The NLP extension introduced in this paper augments this list with the following characteristics:
  • It enables conditional transformations, which allow us to specify and perform more advanced transformation scenarios based on different conditions or constraints.
  • It enhances tolerance to various concept-naming conventions used in the source model when generating valid results: Advanced natural language-based parsing of expressions provides an additional means to acquire valid results (i.e., properly named target concepts) compared to our previously developed M2M transformation solution without NLP support. If required, one may specify and perform conditional processing depending on different, sometimes poor, concept naming conventions, e.g., one can properly process use case concepts named by both a verb + noun (e.g., “Issue invoice”) and a single verb or noun (e.g., “Issue”, “Invoice”).
  • It reduces the level of redundancy in the target model: If required, one may simplify the target model by combining concepts that have identical or synonymous meanings. This is achieved by identifying synonymous forms and abbreviations.
==================================================
▸ **Given instruction A**:
Present the entries as a Markdown table with the columns "Index" and "Content", one row per line and blank lines omitted. Begin at the line of the entries that contains "Rendered at 1654 by 931 pixels." and continue through the last line of the entries.
The passage and the entries that follow are unrelated to each other.

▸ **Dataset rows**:
==================================================
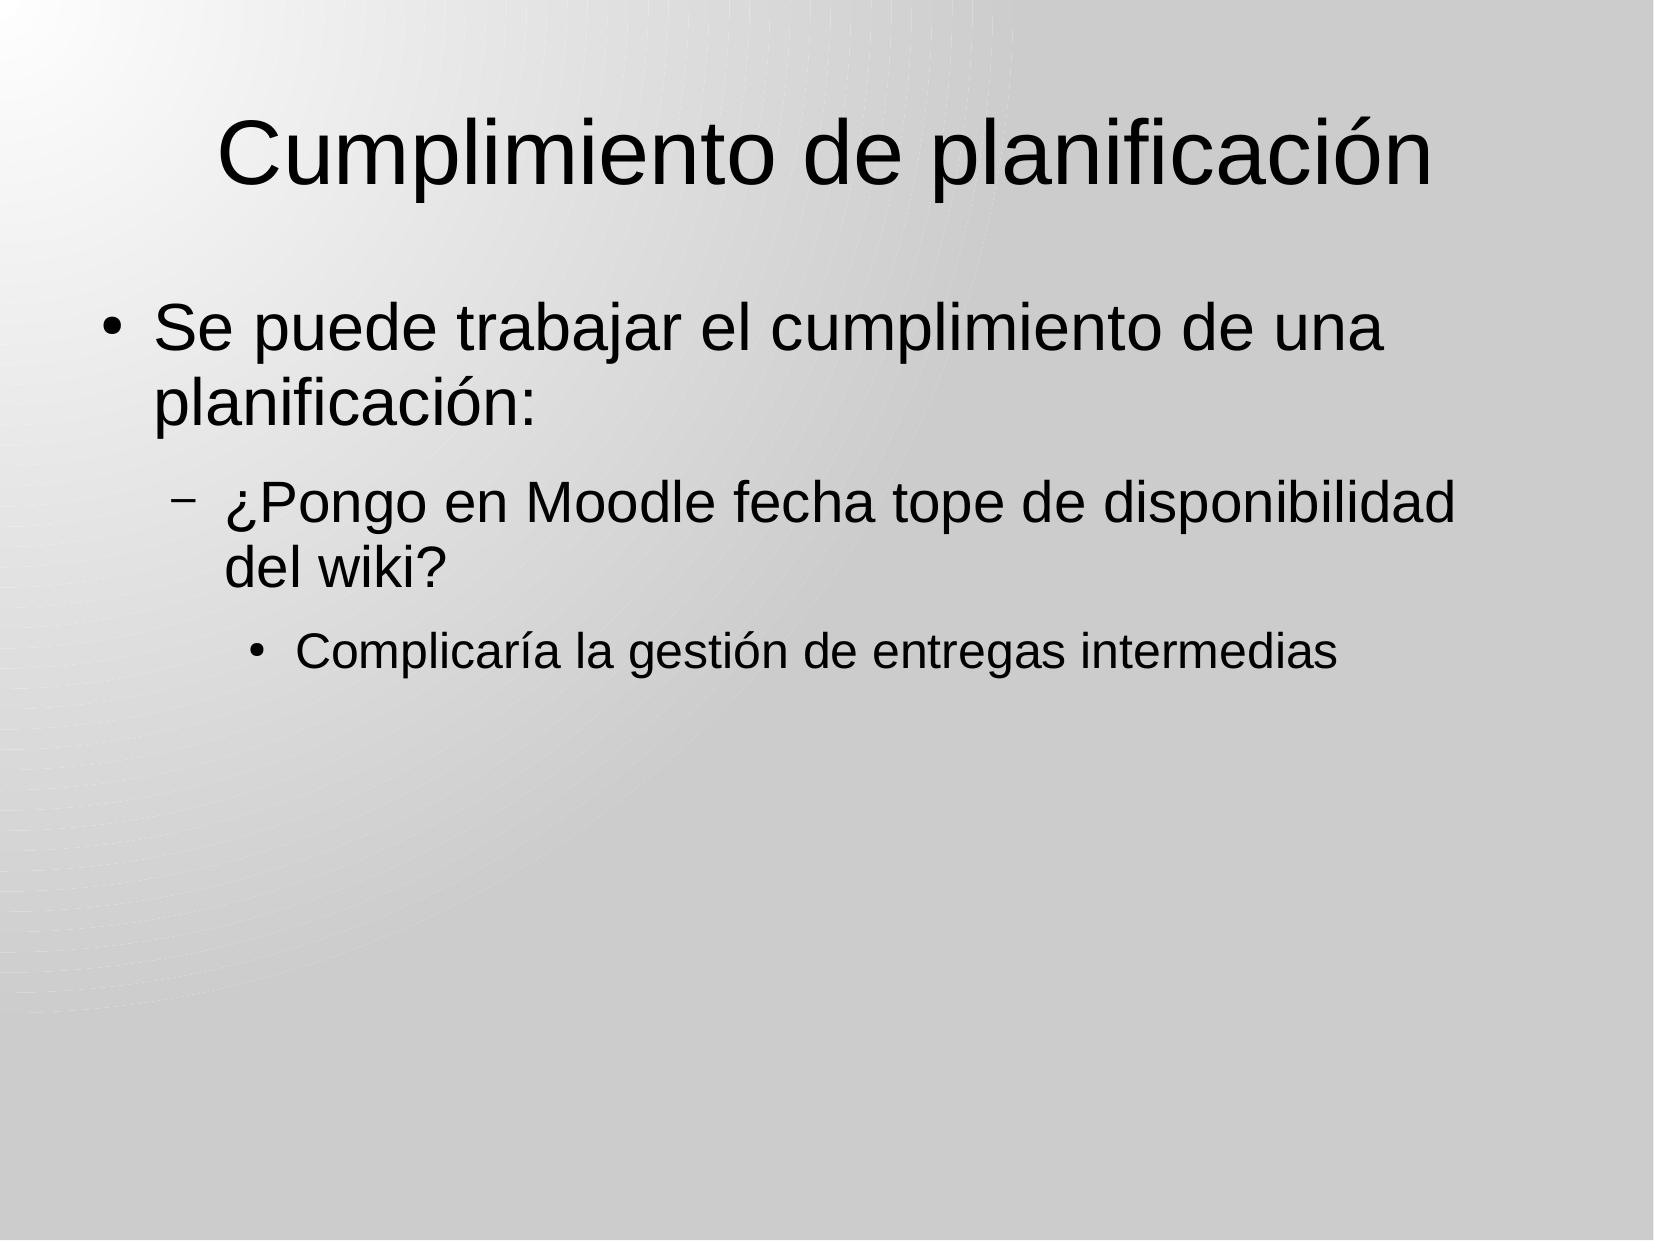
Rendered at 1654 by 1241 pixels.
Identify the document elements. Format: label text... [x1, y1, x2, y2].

list Se puede trabajar el cumplimiento de una planificación: ¿Pongo en Moodle fecha tope de disponibilidad del wiki? Complicaría la gestión de entregas intermedias [82, 290, 1538, 1063]
title Cumplimiento de planificación [82, 49, 1571, 257]
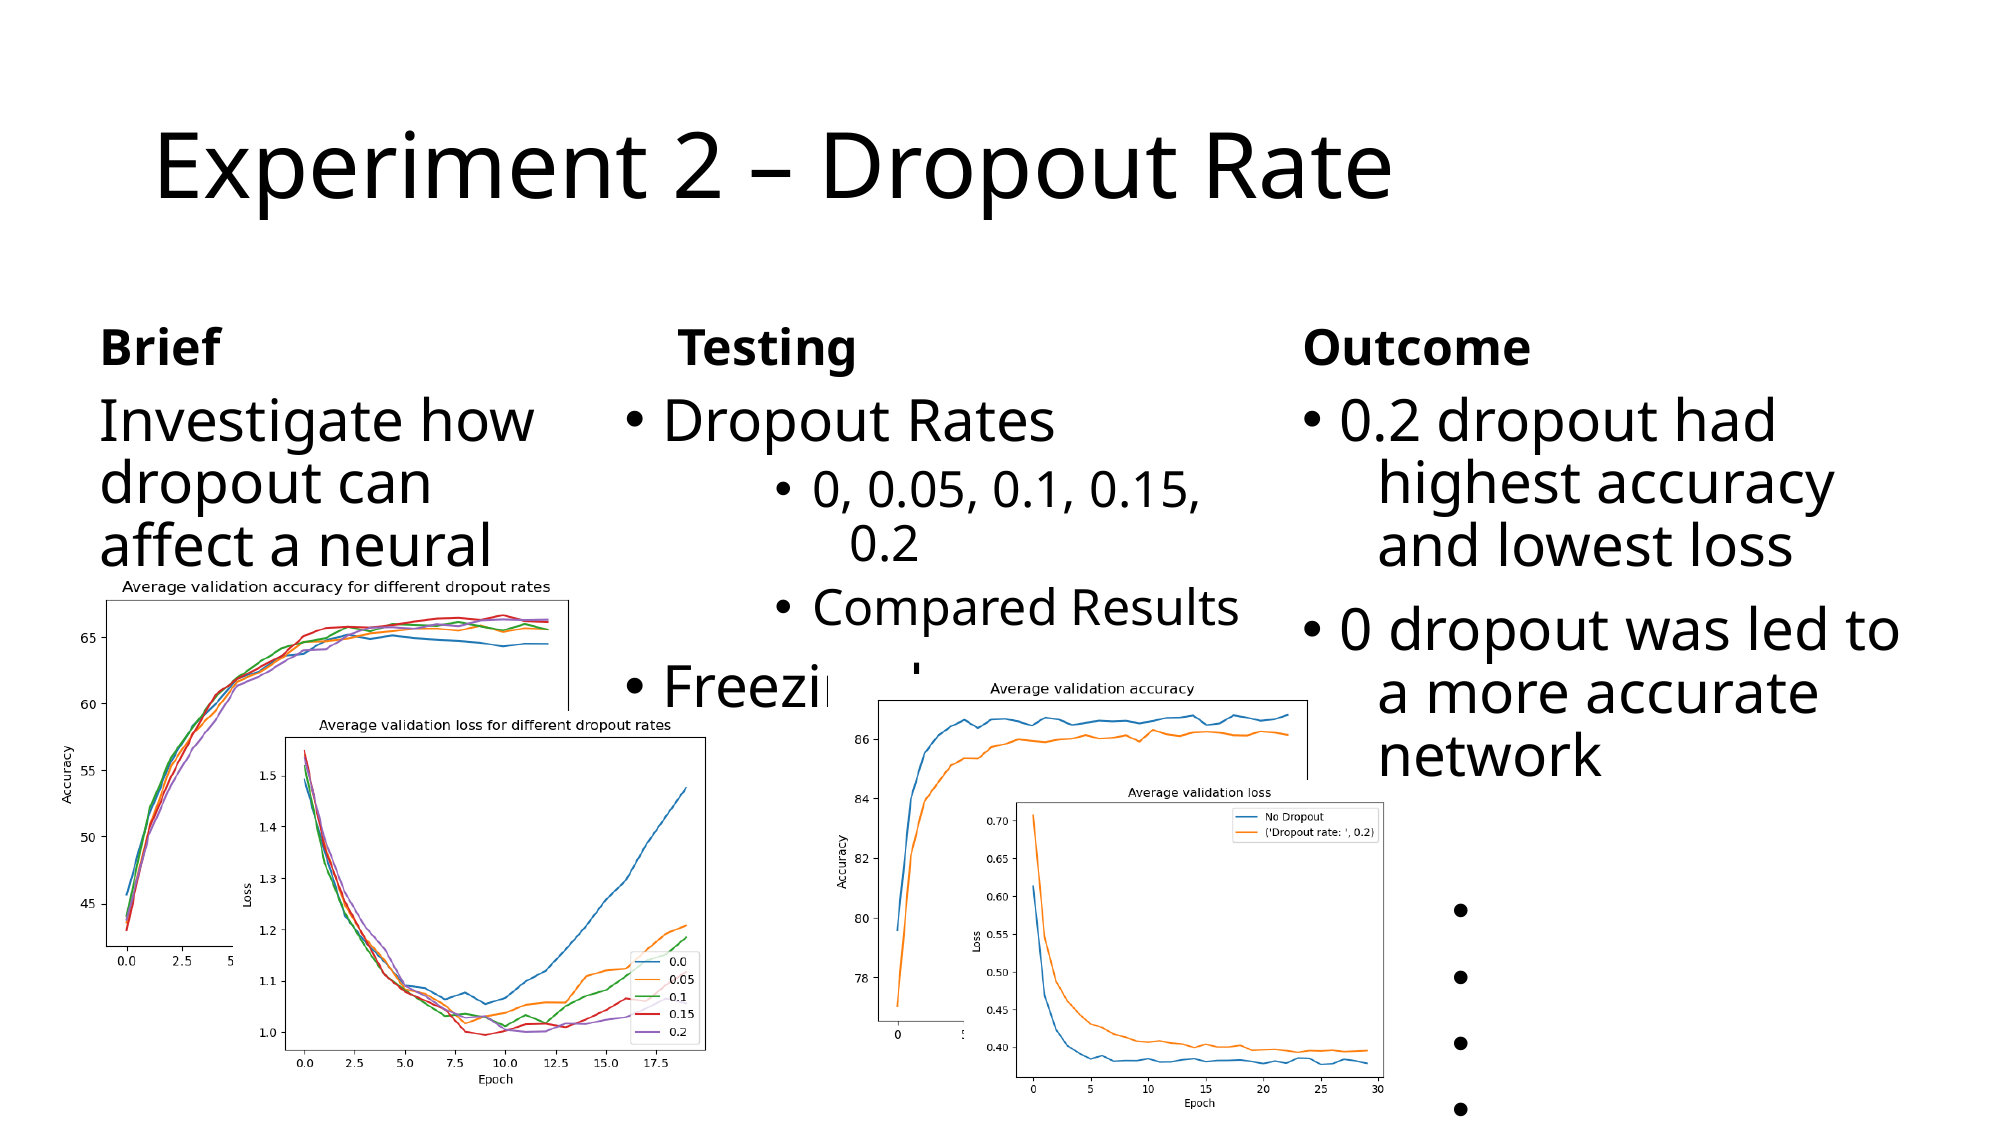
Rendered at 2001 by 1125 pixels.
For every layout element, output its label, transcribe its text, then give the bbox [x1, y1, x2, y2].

title Experiment 2 – Dropout Rate [137, 59, 1863, 278]
text_box Testing [662, 248, 1231, 383]
list Outcome [1287, 248, 1920, 383]
text_box Dropout Rates 0, 0.05, 0.1, 0.15, 0.2 Compared Results Freezing layers [609, 383, 1275, 988]
picture [828, 674, 1392, 1116]
list Brief [84, 248, 662, 383]
list 0.2 dropout had highest accuracy and lowest loss 0 dropout was led to a more accurate network [1287, 383, 1920, 988]
list Investigate how dropout can affect a neural network [84, 383, 609, 711]
picture [52, 571, 713, 1094]
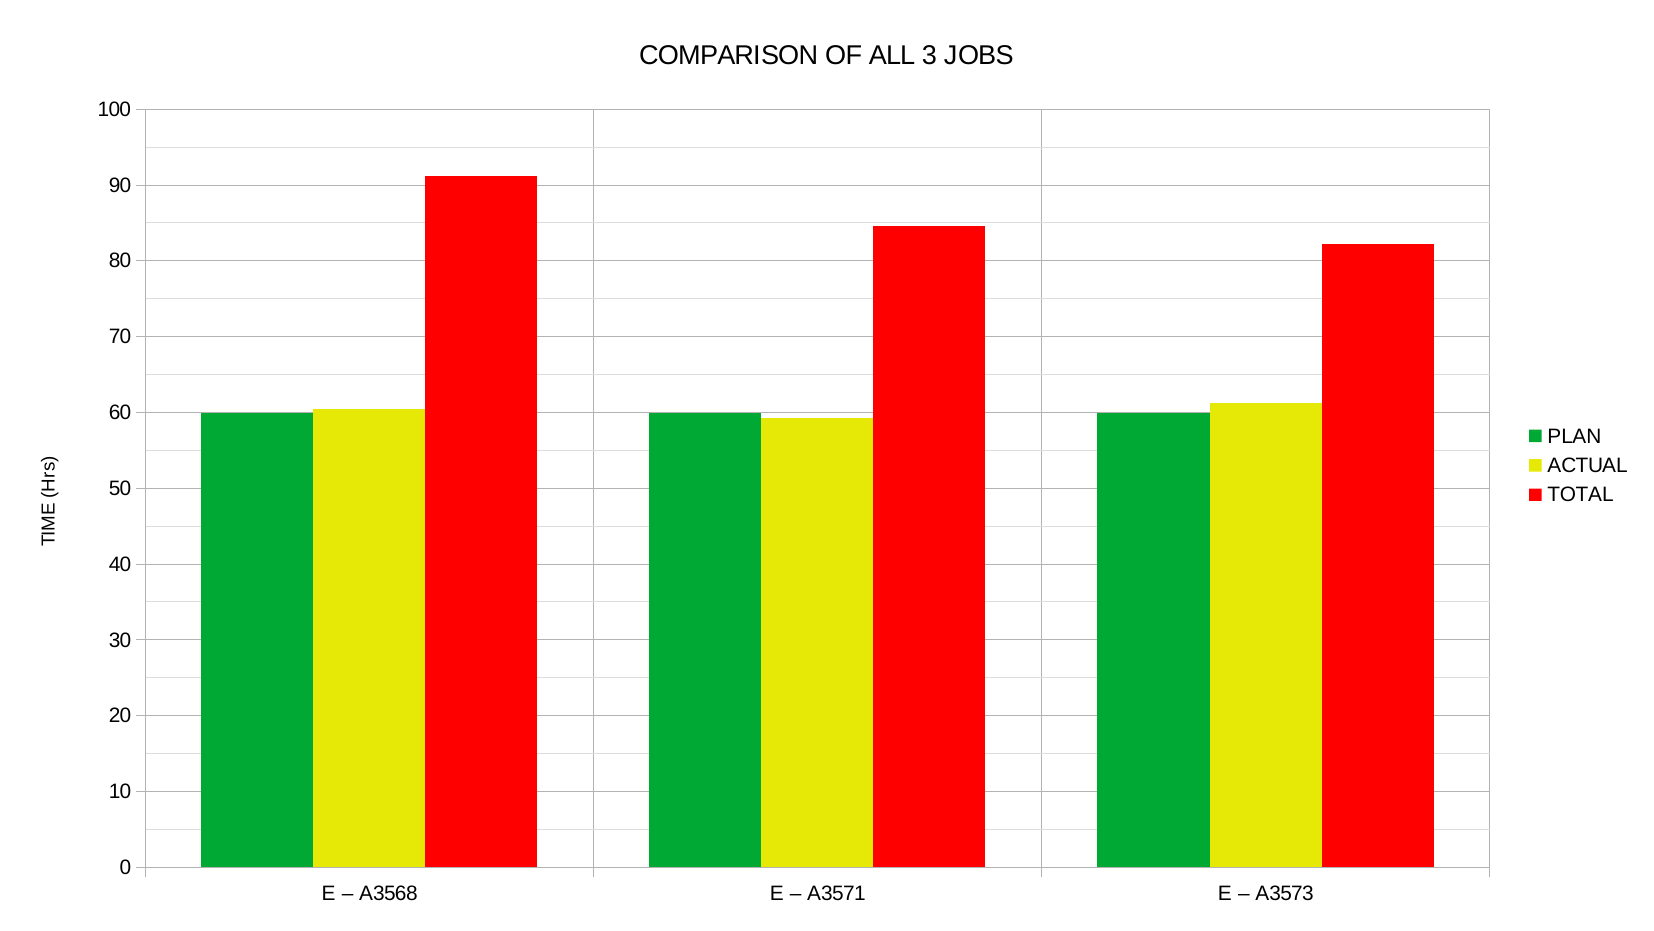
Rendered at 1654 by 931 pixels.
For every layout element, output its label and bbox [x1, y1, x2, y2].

chart [5, 6, 1647, 924]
==================================================
▸ **Given instruction B**:
Reproduce the part of the passage on the NLP extension that begins at the words "The NLP extension" and ends after the words "conditions or constraints.".

▸ **Full solution A**:
| Index | Content |
|---|---|
| 1 | Rendered at 1654 by 931 pixels. |
| 2 | For every layout element, output its label and bbox [x1, y1, x2, y2]. |
| 3 | chart [5, 6, 1647, 924] |

▸ **Full solution B**:
The NLP extension introduced in this paper augments this list with the following characteristics:
  • It enables conditional transformations, which allow us to specify and perform more advanced transformation scenarios based on different conditions or constraints.